When you receive pricing from a company make sure they disclose everything discussed above. If they are giving you Interchange Plus pricing then it will be hard for them to hide anything. Most of the dishonest practices happen with the tiered pricing so make sure you ask for all potential fees. Below is a list of things to look for.
- What is your base discount rate depending on whether you are a Point-of-Sale(POS) account or Internet/MOTO account? For POS you shouldn’t be higher then 1.90%. If they quote you something like 1.50% then ask them if that applies to both a regular credit card and a check card or check card only? If you get this I would ask for them to show you what the regular credit card rate will be and what the check card rate will be and have them put that on the contract pricing. So you might have something like 1.80% and 1.50%. Internet/MOTO works the same and you should not be higher then 2.40%. If they quote you 2% then ask the same question above.
- When they give you an authorization fee of $.24 for POS or $.27 for Internet/MOTO make sure it includes the AVS fee. Sometimes they don’t show this and you get hit with another fee for the AVS. In addition, make sure they show you their batch fee. It should be the same as your authorization fee or a little less. Batch fee is the charge to take an entire batch of transactions for the days business and send it off to be settled.
- If getting tiered pricing ask for the mid and non-qualified surcharge rate. The mid-qualified rate should be no higher then .80% above the base rate and non-qualified should be no higher then 1.50% above the base rate. If they fumble on this question and tell you that is something that Visa or Master Card controls and they don’t know then send them away. They know what it is and they are simply being dishonest.
- Most companies charge a monthly statement fee and also offer other service options that cost more. What you typically see is a monthly minimum and annual fees. We don’t charge these fees but in some cases it really isn’t a big deal. If they charge you a monthly minimum but you run more then $1000 per month then it won’t matter but if you are a new business and are not sure if you will ever do any transactions at all then it might be worth it.

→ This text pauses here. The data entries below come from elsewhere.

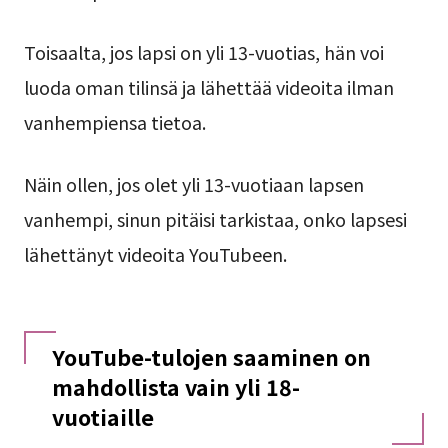
Toisaalta, jos lapsi on yli 13-vuotias, hän voi
luoda oman tilinsä ja lähettää videoita ilman
vanhempiensa tietoa.
Näin ollen, jos olet yli 13-vuotiaan lapsen
vanhempi, sinun pitäisi tarkistaa, onko lapsesi
lähettänyt videoita YouTubeen.
YouTube-tulojen saaminen on
mahdollista vain yli 18-
vuotiaille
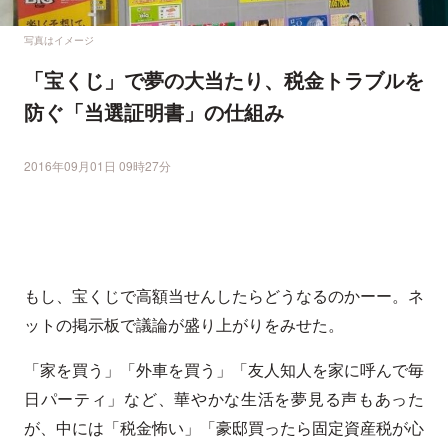
写真はイメージ
「宝くじ」で夢の大当たり、税金トラブルを
防ぐ「当選証明書」の仕組み
2016年09月01日 09時27分
もし、宝くじで高額当せんしたらどうなるのかーー。ネ
ットの掲示板で議論が盛り上がりをみせた。
「家を買う」「外車を買う」「友人知人を家に呼んで毎
日パーティ」など、華やかな生活を夢見る声もあった
が、中には「税金怖い」「豪邸買ったら固定資産税が心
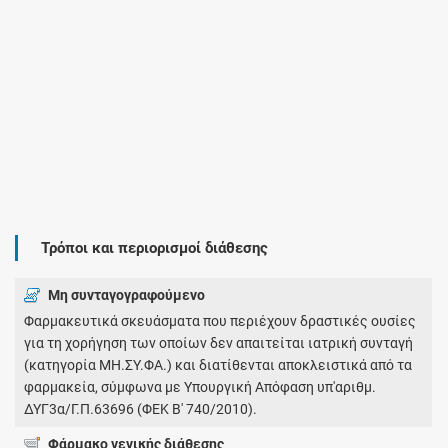
Τρόποι και περιορισμοί διάθεσης
Μη συνταγογραφούμενο
Φαρμακευτικά σκευάσματα που περιέχουν δραστικές ουσίες
για τη χορήγηση των οποίων δεν απαιτείται ιατρική συνταγή
(κατηγορία ΜΗ.ΣΥ.ΦΑ.) και διατίθενται αποκλειστικά από τα
φαρμακεία, σύμφωνα με Υπουργική Απόφαση υπ'αριθμ.
ΔΥΓ3α/Γ.Π.63696 (ΦΕΚ Β' 740/2010).
Φάρμακο γενικής διάθεσης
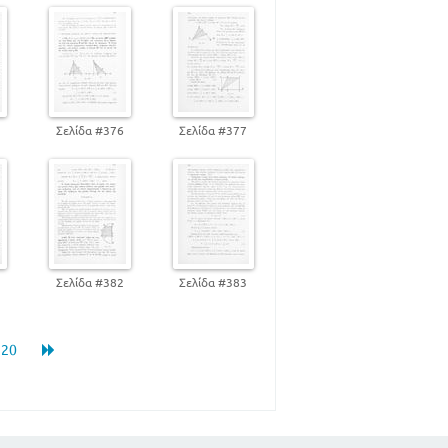
5
Σελίδα #376
Σελίδα #377
1
Σελίδα #382
Σελίδα #383
20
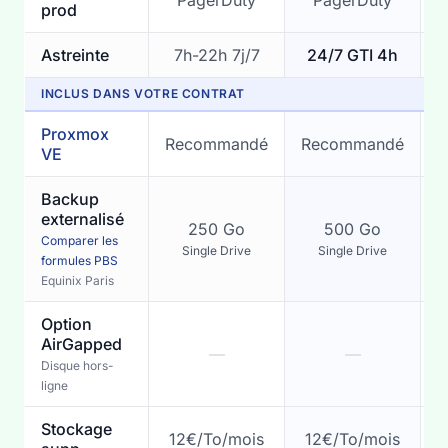
PagerDuty
PagerDuty
prod
Astreinte
7h-22h 7j/7
24/7 GTI 4h
INCLUS DANS VOTRE CONTRAT
Proxmox
Recommandé
Recommandé
VE
l
Backup
externalisé
250 Go
500 Go
Comparer les
Single Drive
Single Drive
formules PBS
Equinix Paris
(
Option
AirGapped
—
—
Disque hors-
ligne
Stockage
12€/To/mois
12€/To/mois
1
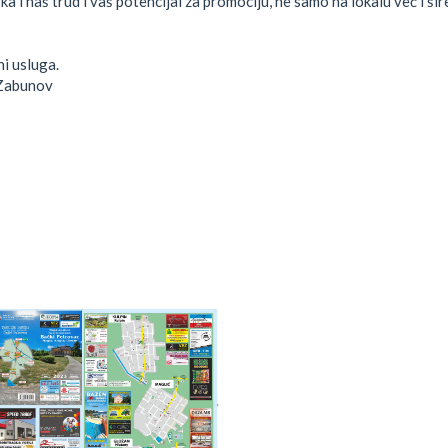
ka i naš trud i vaš potencijal za promociju, ne samo na lokalu već i šir
ni usluga.
abunov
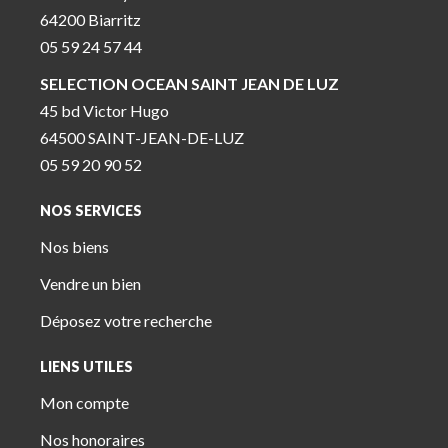
64200 Biarritz
05 59 24 57 44
SELECTION OCEAN SAINT JEAN DE LUZ
45 bd Victor Hugo
64500 SAINT-JEAN-DE-LUZ
05 59 20 90 52
NOS SERVICES
Nos biens
Vendre un bien
Déposez votre recherche
LIENS UTILES
Mon compte
Nos honoraires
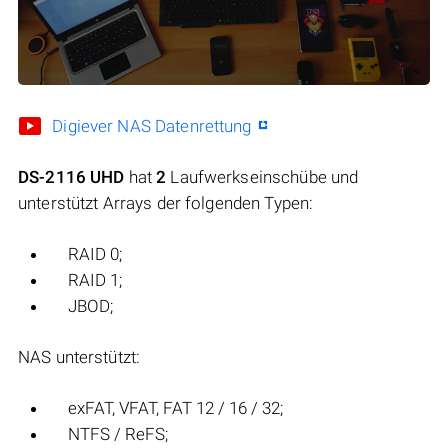
Digiever NAS Datenrettung
DS-2116 UHD
hat
2
Laufwerkseinschübe und
unterstützt Arrays der folgenden Typen:
RAID 0;
RAID 1;
JBOD;
NAS unterstützt:
exFAT, VFAT, FAT 12 / 16 / 32;
NTFS / ReFS;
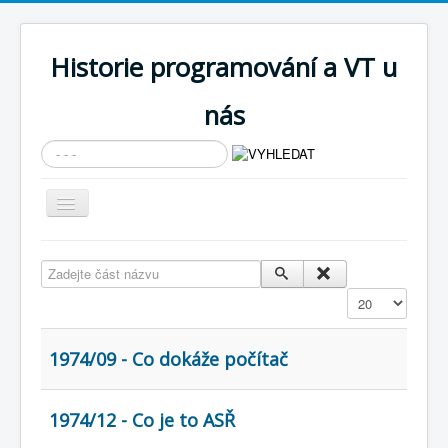
Historie programování a VT u
nás
Vyhledávání...
Přepnout
navigaci
AKTUÁLNÍ NOVINKY
Zadejte část názvu
Cíle expozice
Zobrazit
PRŮVODCE EXPOZICÍ
Současnost SW a IT
1974/09 - Co dokáže počítač
KNIHOVNA
1974/12 - Co je to ASŘ
Historické počítače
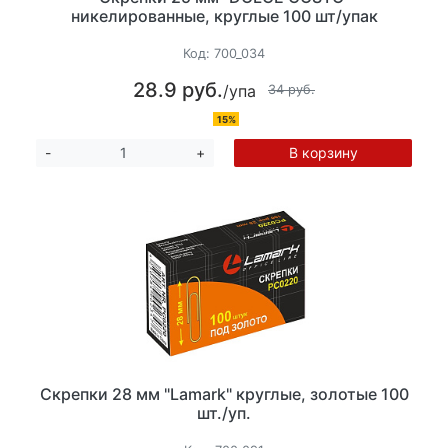
никелированные, круглые 100 шт/упак
Код:
700_034
28.9 руб.
/упа
34 руб.
15%
В корзину
-
+
Скрепки 28 мм "Lamark" круглые, золотые 100
шт./уп.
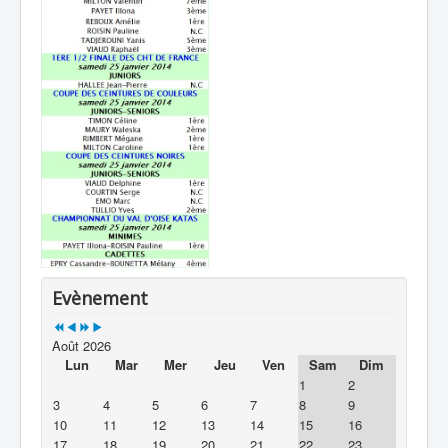
Evènement
Août 2026
Lun
Mar
Mer
Jeu
Ven
Sam
Dim
1
2
3
4
5
6
7
8
9
10
11
12
13
14
15
16
17
18
19
20
21
22
23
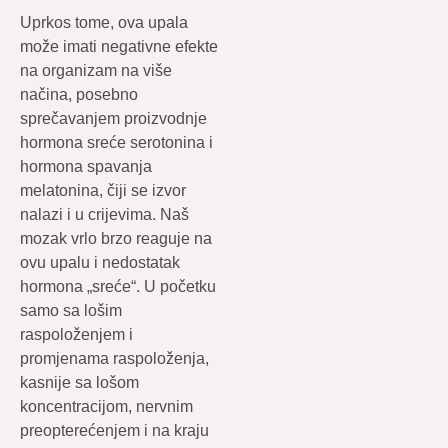
Uprkos tome, ova upala
može imati negativne efekte
na organizam na više
načina, posebno
sprečavanjem proizvodnje
hormona sreće serotonina i
hormona spavanja
melatonina, čiji se izvor
nalazi i u crijevima. Naš
mozak vrlo brzo reaguje na
ovu upalu i nedostatak
hormona „sreće“. U početku
samo sa lošim
raspoloženjem i
promjenama raspoloženja,
kasnije sa lošom
koncentracijom, nervnim
preopterećenjem i na kraju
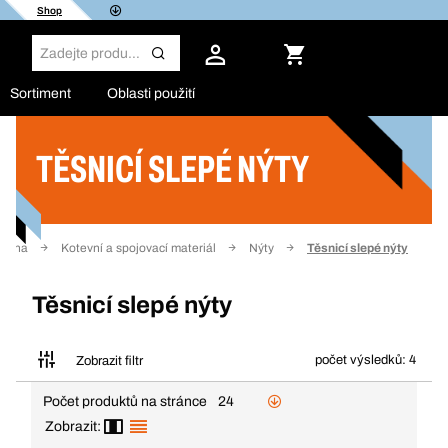
Shop
Sortiment
Oblasti použití
TĚSNICÍ SLEPÉ NÝTY
Filtr
trana
Kotevní a spojovací materiál
Nýty
Těsnicí slepé nýty
Těsnicí slepé nýty
počet výsledků: 4
Zobrazit filtr
Počet produktů na stránce
24
Zobrazit:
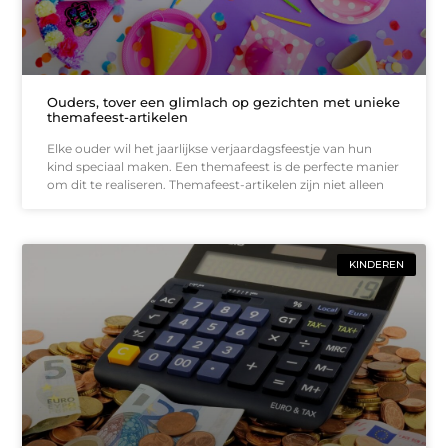
Ouders, tover een glimlach op gezichten met unieke
themafeest-artikelen
Elke ouder wil het jaarlijkse verjaardagsfeestje van hun
kind speciaal maken. Een themafeest is de perfecte manier
om dit te realiseren. Themafeest-artikelen zijn niet alleen
KINDEREN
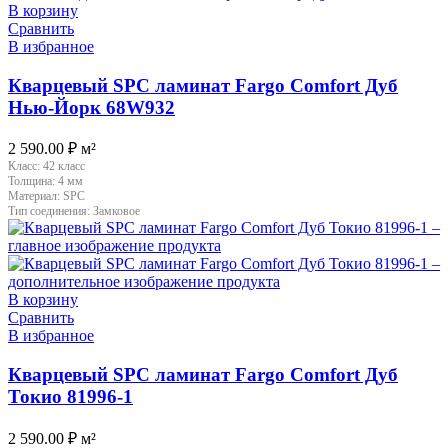
В корзину
Сравнить
В избранное
Кварцевый SPC ламинат Fargo Comfort Дуб
Нью-Йорк 68W932
2 590.00
₽
м²
Класс:
42 класс
Толщина:
4 мм
Материал:
SPC
Тип соединения:
Замковое
В корзину
Сравнить
В избранное
Кварцевый SPC ламинат Fargo Comfort Дуб
Токио 81996-1
2 590.00
₽
м²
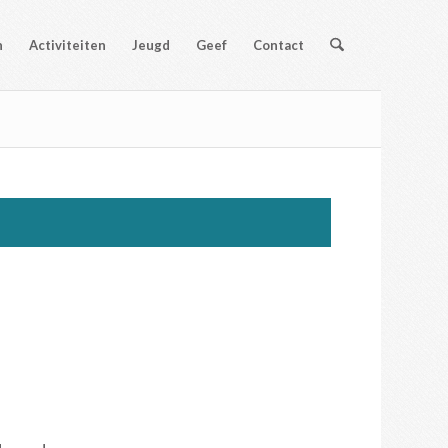
n
Activiteiten
Jeugd
Geef
Contact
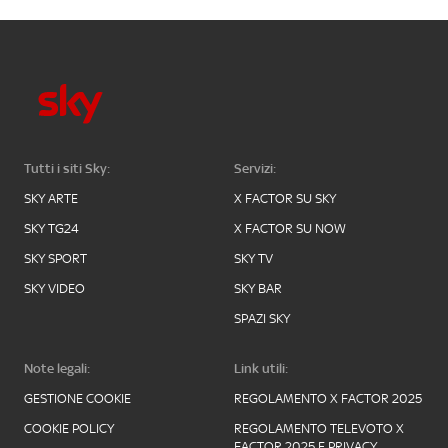
Tutti i siti Sky:
Servizi:
SKY ARTE
X FACTOR SU SKY
SKY TG24
X FACTOR SU NOW
SKY SPORT
SKY TV
SKY VIDEO
SKY BAR
SPAZI SKY
Note legali:
Link utili:
GESTIONE COOKIE
REGOLAMENTO X FACTOR 2025
COOKIE POLICY
REGOLAMENTO TELEVOTO X
FACTOR 2025 E PRIVACY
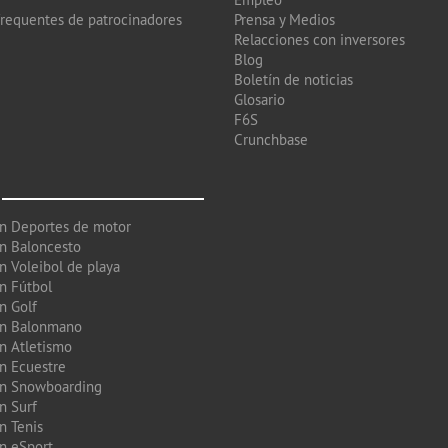
frequentes de patrocinadores
Prensa y Medios
Relacciones con inversores
Blog
Boletín de noticias
Glosario
F6S
Crunchbase
en Deportes de motor
en Baloncesto
n Voleibol de playa
en Fútbol
n Golf
en Balonmano
en Atletismo
en Ecuestre
en Snowboarding
n Surf
n Tenis
en eSport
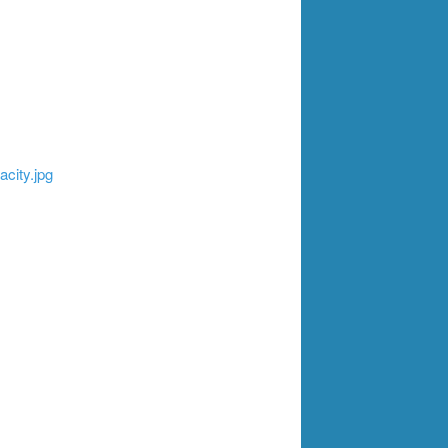
city.jpg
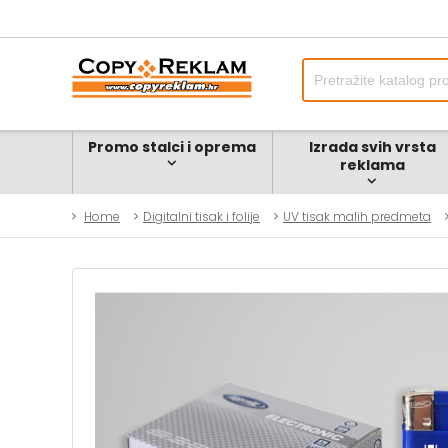
Promo stalci i oprema
Izrada svih vrsta
reklama
Home
Digitalni tisak i folije
UV tisak malih predmeta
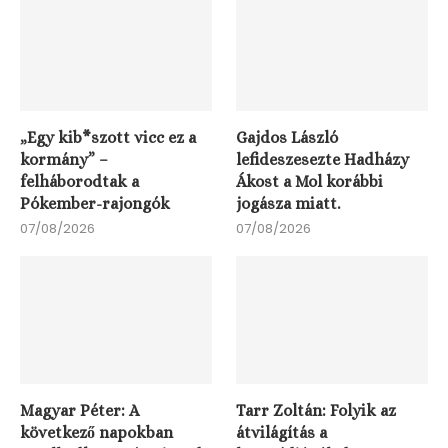
„Egy kib*szott vicc ez a
Gajdos László
kormány” –
lefideszesezte Hadházy
felháborodtak a
Ákost a Mol korábbi
Pókember-rajongók
jogásza miatt.
07/08/2026
07/08/2026
Magyar Péter: A
Tarr Zoltán: Folyik az
következő napokban
átvilágítás a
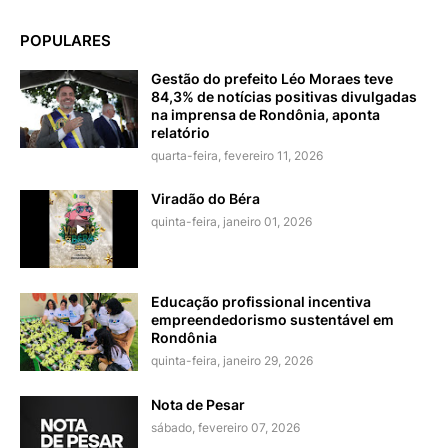
POPULARES
Gestão do prefeito Léo Moraes teve
84,3% de notícias positivas divulgadas
na imprensa de Rondônia, aponta
relatório
quarta-feira, fevereiro 11, 2026
Viradão do Béra
quinta-feira, janeiro 01, 2026
Educação profissional incentiva
empreendedorismo sustentável em
Rondônia
quinta-feira, janeiro 29, 2026
Nota de Pesar
sábado, fevereiro 07, 2026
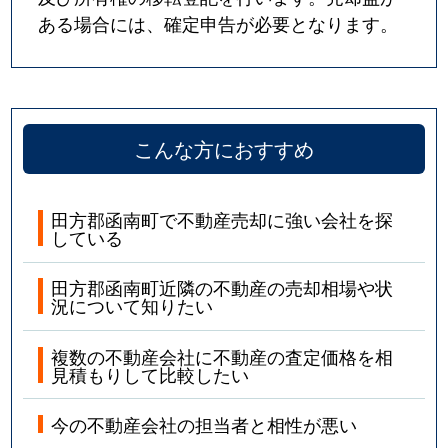
ある場合には、確定申告が必要となります。
こんな方におすすめ
田方郡函南町で不動産売却に強い会社を探
している
田方郡函南町近隣の不動産の売却相場や状
況について知りたい
複数の不動産会社に不動産の査定価格を相
見積もりして比較したい
今の不動産会社の担当者と相性が悪い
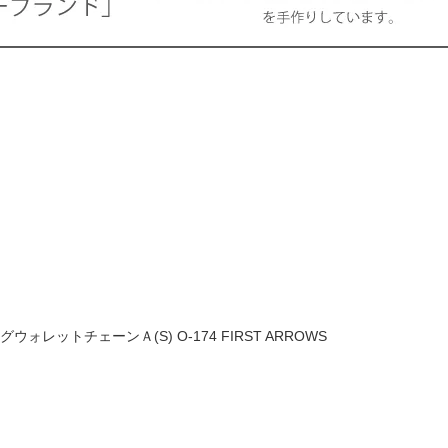
レットチェーンＡ(S) O-174 FIRST ARROWS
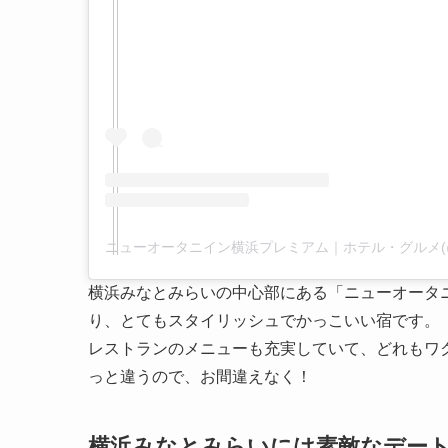
横浜みなとみらいの中心部にある「ニューオータ
り、とてもスタイリッシュでかっこいい宿です。
レストランのメニューも充実していて、どれもワ
っと違うので、お間違えなく！
横浜みなとみらいには素敵なデー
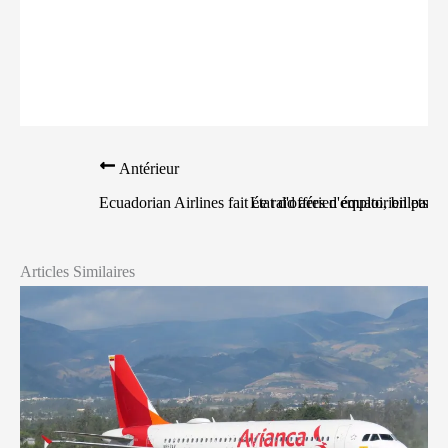
Antérieur
Ecuadorian Airlines fait état d'offres d'emploi, billets et
Le raid aérien équatorien par l
Articles Similaires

- Ask if they offer monthly discount billing. This means that the billing related to each days transactions will be billed once a month on the following month and not taken out of the daily deposits giving you a net deposit. If you have not processed credit cards before you will quickly determine that reconciling your statements each month becomes very difficult when your deposit total for the day is a different number then what your actual sale amount is.